Top of Raw data
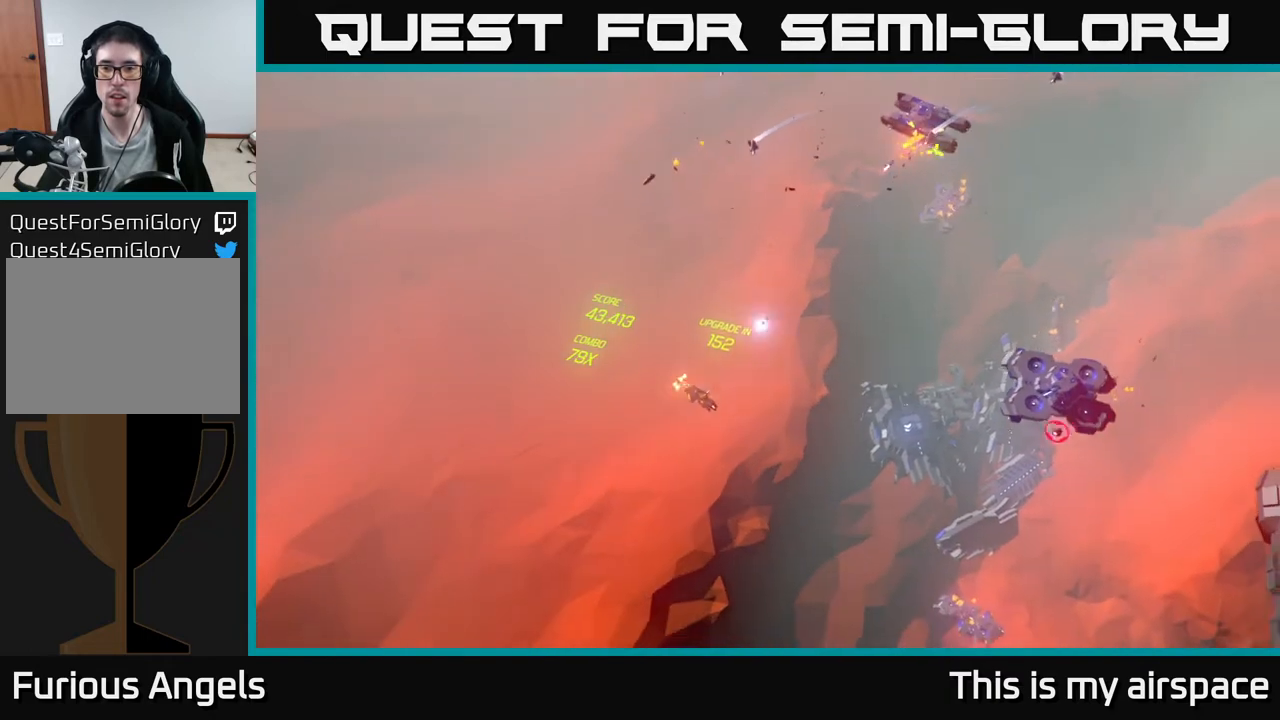
{"buttons": [], "left_stick": "center", "events": [[17, "left_stick", "center"], [283, "left_stick", "down-right"], [500, "left_stick", "center"]]}
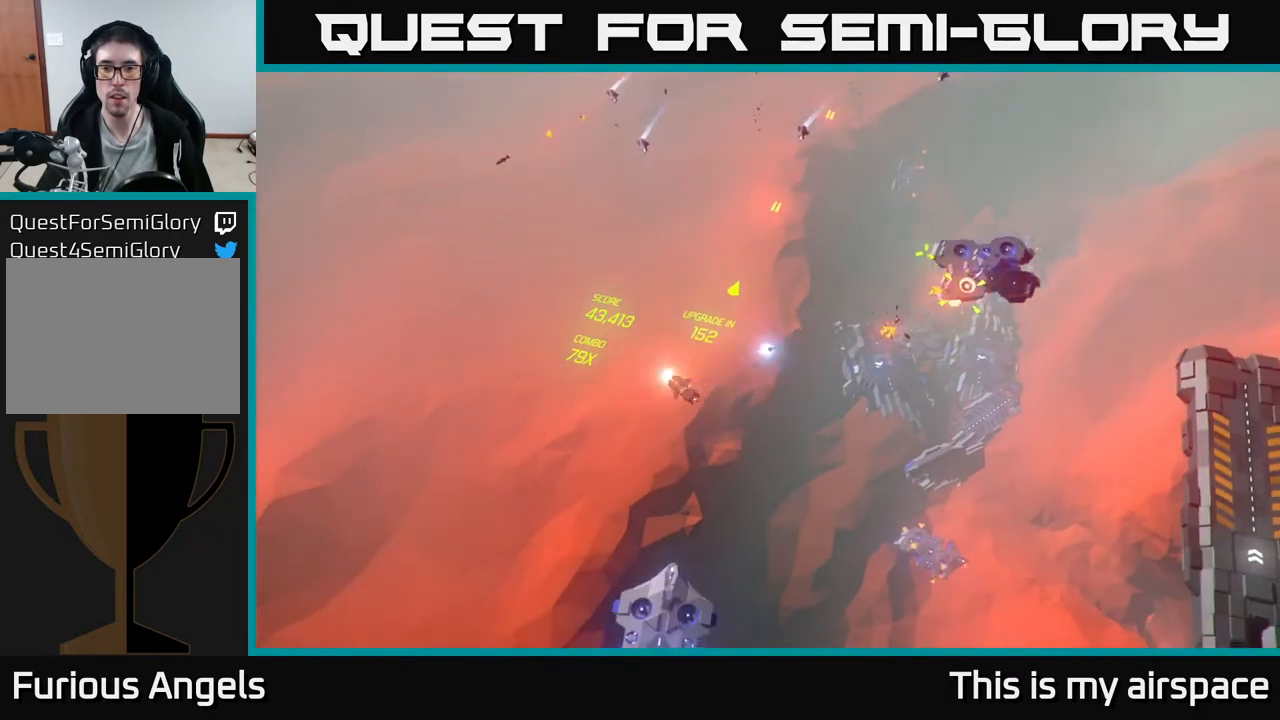
{"buttons": [], "left_stick": "right", "events": [[83, "left_stick", "down"], [217, "left_stick", "down-right"], [450, "left_stick", "right"]]}
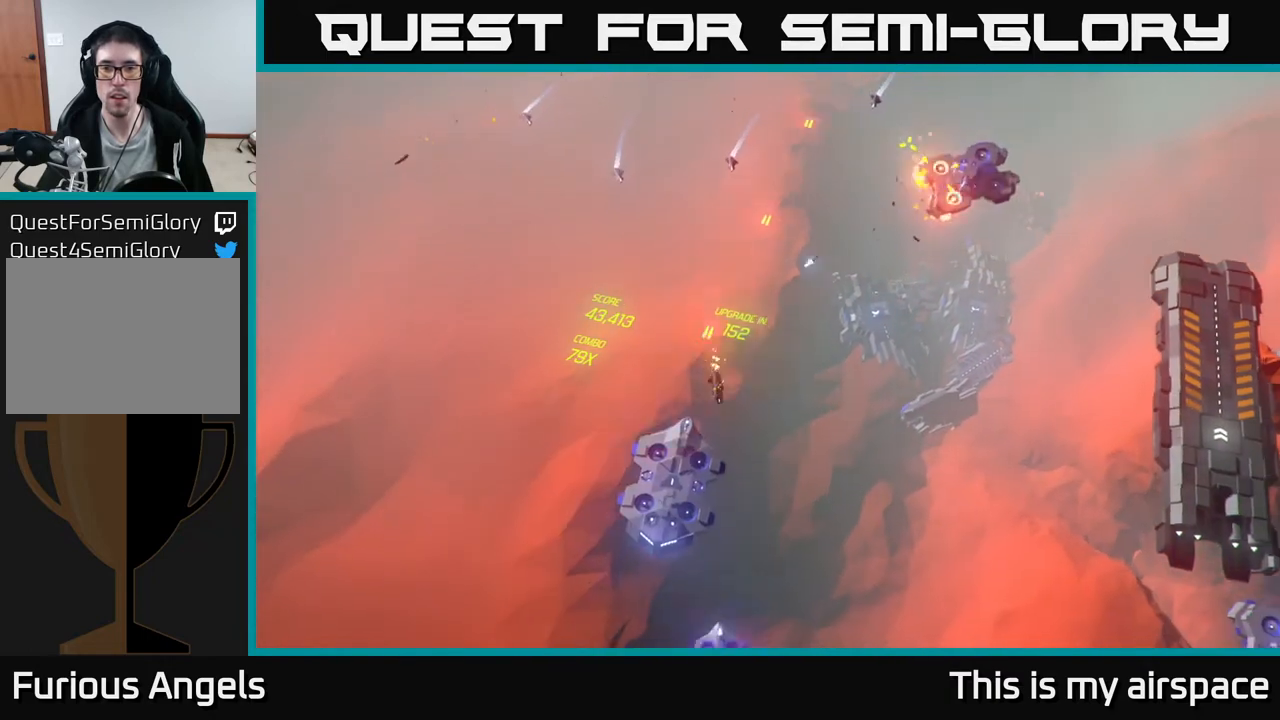
{"buttons": [], "left_stick": "right", "events": []}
Bottom of Raw data
**What to work on:** If the data includes images, omit them, and set down everything else exactly as above.

**Task solution:**
{"buttons": [], "left_stick": "center", "events": [[17, "left_stick", "center"], [283, "left_stick", "down-right"], [500, "left_stick", "center"]]}
{"buttons": [], "left_stick": "right", "events": [[83, "left_stick", "down"], [217, "left_stick", "down-right"], [450, "left_stick", "right"]]}
{"buttons": [], "left_stick": "right", "events": []}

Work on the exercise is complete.